To do: Produce a faithful copy of the data, one that leaves out the pictures.

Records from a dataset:
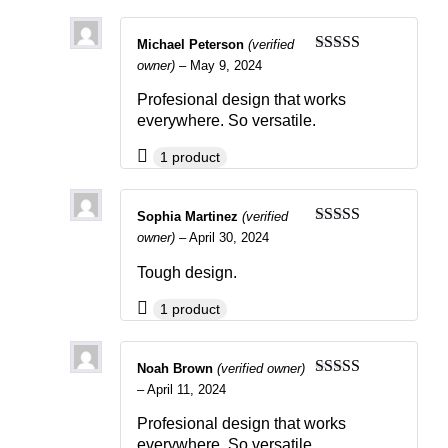
Michael Peterson
(verified
Rated
5
out
owner)
–
May 9, 2024
of 5
Profesional design that works
everywhere. So versatile.
1 product
Sophia Martinez
(verified
Rated
4
owner)
–
April 30, 2024
out of 5
Tough design.
1 product
Noah Brown
(verified owner)
Rated
4
–
April 11, 2024
out of 5
Profesional design that works
everywhere. So versatile.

Output for this task:
Michael Peterson
(verified
Rated
5
out
owner)
–
May 9, 2024
of 5
Profesional design that works
everywhere. So versatile.
1 product
Sophia Martinez
(verified
Rated
4
owner)
–
April 30, 2024
out of 5
Tough design.
1 product
Noah Brown
(verified owner)
Rated
4
–
April 11, 2024
out of 5
Profesional design that works
everywhere. So versatile.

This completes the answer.